Limitations & Future Work

  1. Limited to Low-Dimensional Experiments: Experiments were only conducted on \(\mathbb{T}^2\) and \(\mathbb{S}^2\); the actual performance in high-dimensional scenarios remains unknown.
  2. Difficulty in Verifying the \(L^2\)-mixing Summability Condition: The technical conditions required for universality are harder to satisfy in high dimensions, necessitating further theoretical development.
  3. Theoretical Lower Bounds on the Number of Transformations: Sufficiency is only proved for two generators in affine tori and isometric sphere families; the minimum number of transformations in the general case remains unknown.

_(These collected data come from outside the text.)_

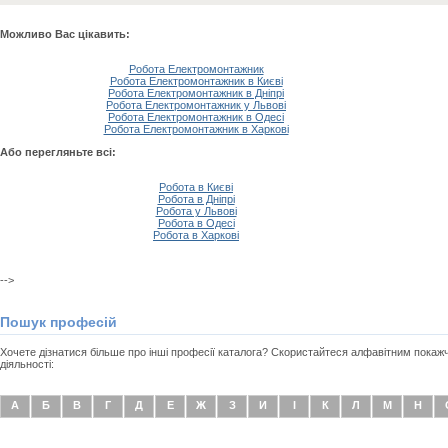
Можливо Вас цікавить:
Робота Електромонтажник
Робота Електромонтажник в Києві
Робота Електромонтажник в Дніпрі
Робота Електромонтажник у Львові
Робота Електромонтажник в Одесі
Робота Електромонтажник в Харкові
Або перегляньте всі:
Робота в Києві
Робота в Дніпрі
Робота у Львові
Робота в Одесі
Робота в Харкові
-->
Пошук професій
Хочете дізнатися більше про інші професії каталога? Скористайтеся алфавітним покаж
діяльності:
А
Б
В
Г
Д
Е
Ж
З
И
І
К
Л
М
Н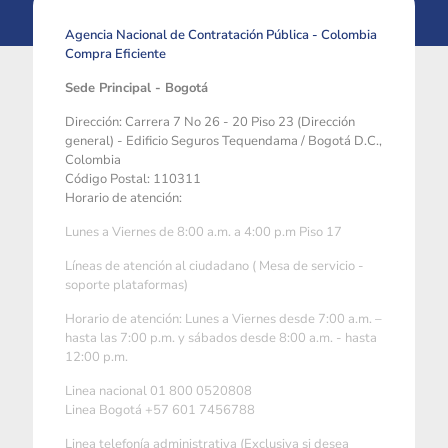
Agencia Nacional de Contratación Pública - Colombia
Compra Eficiente
Sede Principal - Bogotá
Dirección: Carrera 7 No 26 - 20 Piso 23 (Dirección
general) - Edificio Seguros Tequendama / Bogotá D.C.,
Colombia
Código Postal: 110311
Horario de atención:
Lunes a Viernes de 8:00 a.m. a 4:00 p.m Piso 17
Líneas de atención al ciudadano ( Mesa de servicio -
soporte plataformas)
Horario de atención: Lunes a Viernes desde 7:00 a.m. –
hasta las 7:00 p.m. y sábados desde 8:00 a.m. - hasta
12:00 p.m.
Linea nacional 01 800 0520808
Linea Bogotá +57 601 7456788
Linea telefonía administrativa (Exclusiva si desea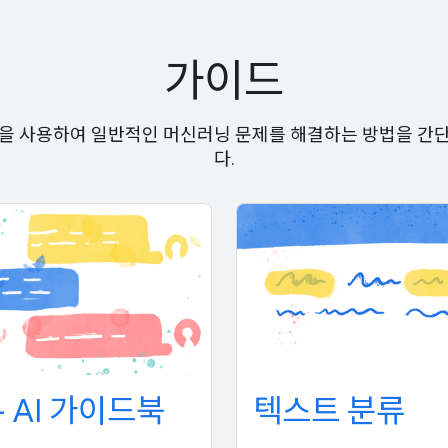
가이드
사항을 사용하여 일반적인 머신러닝 문제를 해결하는 방법을 간
다.
+ AI 가이드북
텍스트 분류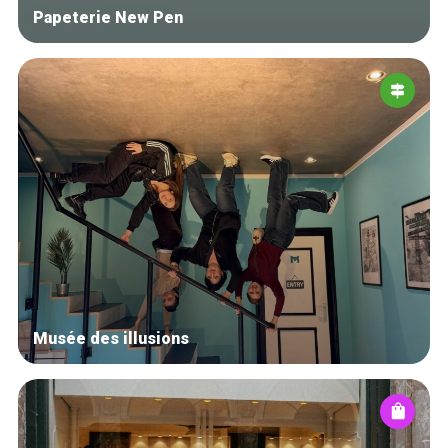
Papeterie New Pen
Musée des illusions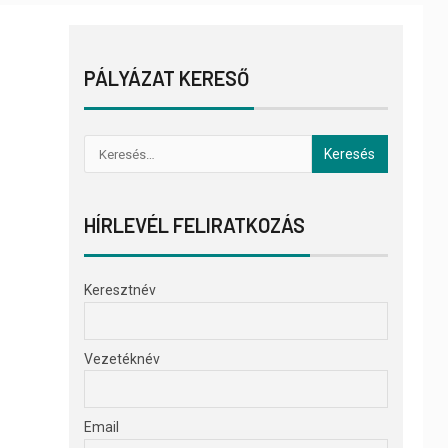
PÁLYÁZAT KERESŐ
HÍRLEVÉL FELIRATKOZÁS
Keresztnév
Vezetéknév
Email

  4. Insufficient Hyperparameter Tuning: The authors acknowledge that the highly modular nature of EGF was not fully exploited, as complex transformations, replay buffers, or advanced architectures were not attempted.
  5. Lack of Direct Comparison with Diffusion Models: As a generative model, it was not compared against mainstream methods like DDPM on standard image generation benchmarks.

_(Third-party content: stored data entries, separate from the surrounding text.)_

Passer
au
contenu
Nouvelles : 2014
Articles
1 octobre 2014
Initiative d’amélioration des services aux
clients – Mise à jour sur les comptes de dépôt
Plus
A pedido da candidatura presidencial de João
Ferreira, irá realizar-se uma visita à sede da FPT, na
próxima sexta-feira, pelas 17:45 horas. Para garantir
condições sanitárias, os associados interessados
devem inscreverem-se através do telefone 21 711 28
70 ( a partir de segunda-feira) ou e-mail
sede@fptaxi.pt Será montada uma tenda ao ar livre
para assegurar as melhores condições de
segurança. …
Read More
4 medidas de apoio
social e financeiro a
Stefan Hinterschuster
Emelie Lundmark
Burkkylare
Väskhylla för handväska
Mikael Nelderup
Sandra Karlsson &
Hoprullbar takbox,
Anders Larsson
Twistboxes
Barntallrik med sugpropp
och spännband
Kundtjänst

  6. Background Noise Issues: The KL-weakFM loss tends to make \(\hat{f}_\text{term}\) positive everywhere in the space, leading to outliers that require additional threshold filtering.
  • GFlowNet Theory (Bengio et al., 2021; 2023): EGF advances GFNs in continuous, non-acyclic settings.
  • Moser Flow (Rozen et al., 2021): The main baseline for IL; EGF significantly outperforms it with a small parameter footprint.
  • Non-acyclic GFN Theory (Brunswic et al., 2024): A prior work by the first author of this paper; EGF validates its prediction regarding the instability of divergence-based losses.
  • CINF (Caterini et al., 2021): A similar approach which aggregates multiple NFs via expectation.
  • Ergodic Theory (Walters, 2000; Bourgain & Gamburd, 2012): Provides the mathematical foundation for EGF's universality.

Rating

  • Novelty: ⭐⭐⭐⭐⭐ — Integrating ergodic theory into generative flows is highly original.
  • Experimental Thoroughness: ⭐⭐⭐ — Limited to low-dimensional experiments, lacking high-dimensional and mainstream benchmarks.
  • Writing Quality: ⭐⭐⭐⭐ — Theoretically rigorous and well-structured, though academically dense.
  • Value: ⭐⭐⭐⭐ — The theoretical contribution is significant, though practical utility in high dimensions remains to be validated.